11. März 1907 Endlich Gewicht der Seele ermittelt
Der US-amerikanische Arzt Duncan MacDougall wog in einer Versuchsreihe mehrere sterbende Patienten. Er wollte beweisen, dass die Seele materiell und damit messbar sei. Und tatsächlich: Die von ihm ermittelte Gewichtsdifferenz zwischen lebendem und totem Körper betrug 21 Gramm. Autorin: Prisca Straub
11. März
Montag, 11. März 2024
Autor(in): Prisca Straub
Sprecher(in): Johannes Hitzelberger
Redaktion: Susi Weichselbaumer
Um das Gewicht der menschlichen Seele zu messen, braucht es Geduld. Duncan MacDougall ist ganz bei der Sache: Denn jeder Atemzug des vor ihm liegenden Patienten könnte der letzte sein. Dann braucht es Geistesgegenwart. Der Arzt aus Haverhill, Massachusetts, will den exakten Todeszeitpunkt abpassen - und dann mit einem Blick auf die Waage feststellen: Was passiert, wenn die Seele den Körper verlässt? - Nach drei Stunden und 40 Minuten setzt das rasselnde Luftholen des Sterbenden endgültig aus. Im Raum wird es still. - Und mit einem deutlich hörbaren metallischen Klacken, schnellt der Zeiger der Waage an die untere Begrenzung der Mess-Skala - und bleibt dort stehen. Ein schlagartiger Gewichtsverlust von ... 21 Gramm!
Die Seele wiegt 21 Gramm
MacDougall ist elektrisiert. Der erste Durchlauf mit einem Todkranken ist optimal gelaufen. Das könnte der Beginn sein ... von einer wissenschaftlichen Sensation! Fünf weitere Sterbende liegen schon für ihn bereit. Die meisten sind Tuberkulose-Patienten. Die sind MacDougall am liebsten. In ihren letzten Stunden sind sie zu entkräftet, um sich nennenswert zu rühren. So wird die mechanische Präzisionswage, auf der er die Bettlägerigen samt Liege platziert, durch keine abrupte Bewegung aus dem Gleichgewicht gebracht. Und die Messgenauigkeit ist sensationell - plus-minus fünf Gramm!
Doch dann ist es wie verhext: Nach dem gelungenen Auftakt der Seelen-Vermessung häufen sich die Störereignisse. Bei einem Kandidaten fällt das Gewicht nach Eintritt des Todes - aber sinkt später dann noch einmal.
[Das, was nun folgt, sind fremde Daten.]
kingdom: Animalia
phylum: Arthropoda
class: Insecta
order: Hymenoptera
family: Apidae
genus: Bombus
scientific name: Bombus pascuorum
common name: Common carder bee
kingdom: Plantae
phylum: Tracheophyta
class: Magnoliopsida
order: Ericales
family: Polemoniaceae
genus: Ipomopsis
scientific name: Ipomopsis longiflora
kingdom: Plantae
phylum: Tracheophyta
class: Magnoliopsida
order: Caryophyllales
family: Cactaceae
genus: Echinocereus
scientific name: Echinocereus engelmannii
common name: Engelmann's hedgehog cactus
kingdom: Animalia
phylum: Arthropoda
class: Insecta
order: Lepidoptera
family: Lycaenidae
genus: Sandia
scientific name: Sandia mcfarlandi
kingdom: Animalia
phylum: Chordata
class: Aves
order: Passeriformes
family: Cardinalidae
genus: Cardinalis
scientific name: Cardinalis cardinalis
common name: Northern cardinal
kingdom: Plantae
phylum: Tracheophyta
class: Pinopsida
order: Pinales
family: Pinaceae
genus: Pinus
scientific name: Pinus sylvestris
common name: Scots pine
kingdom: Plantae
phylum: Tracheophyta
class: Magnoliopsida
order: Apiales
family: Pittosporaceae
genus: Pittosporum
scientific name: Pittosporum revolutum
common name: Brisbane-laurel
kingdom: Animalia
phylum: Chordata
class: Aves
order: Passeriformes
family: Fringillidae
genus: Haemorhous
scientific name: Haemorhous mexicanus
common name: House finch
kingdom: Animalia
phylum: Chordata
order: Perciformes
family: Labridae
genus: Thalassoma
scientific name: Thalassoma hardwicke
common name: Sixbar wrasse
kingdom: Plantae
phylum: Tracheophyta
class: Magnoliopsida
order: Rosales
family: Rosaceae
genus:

Zwei weitere Sterbende verlieren zwar Gewicht - doch das steigt dann wieder.
Und außerdem gibt es Ärger mit der Technik: Bei einer Messung ist die Waage fehlerhaft justiert, der letzte Proband stirbt, noch bevor MacDougall das Bett auf die Waage heben kann.
Doch Duncan MacDougall lässt sich nicht vom Kurs abbringen. Ausführlich korrespondiert er mit Forscherkollegen über die beobachteten Gewichtsdifferenzen. Wie sich die Methode wohl noch verfeinern ließe. Und nein - der Gewichtsverlust sei nicht zurückzuführen auf Schweißabsonderungen oder Flüssigkeitsverlust. Oder einen Rest von Atemluft in den Lungenflügeln.
"Tiere haben keine Seele"
Doch seiner wissenschaftlichen Publikation kommt dem Mediziner dann die New York Times zuvor: Am 11. März 1907 lautet die Schlagzeile: "Endlich Gewicht der Seele ermittelt!" Und: Seelen-Wäger MacDougall habe seine Experimente unter anderem mit Studien an 15 Hunden belegt: Das Ergebnis: "Keine Gewichtsdifferenz!" Denn: "Tiere haben keine Seele!" - Nicht alle Leserinnen und Leser sind einverstanden. Zumal bekannt wird, dass MacDougall die Tiere für seine Messungen höchstwahrscheinlich vergiftet hat.
Duncan MacDougall gelingt kein Durchbruch mehr. Auch nicht, als er versucht, die Seele beim Verlassen des menschlichen Körpers zu fotografieren. Der Gewichtsverlust seiner allerersten Versuchsperson durfte doch einfach kein Zufall gewesen sein! Aber das Messergebnis von damals ließ sich nie mehr wiederholen. Trotzdem: Bis heute geistert die 21-Gramm-Theorie als MacDougalls Vermächtnis durch die Welt.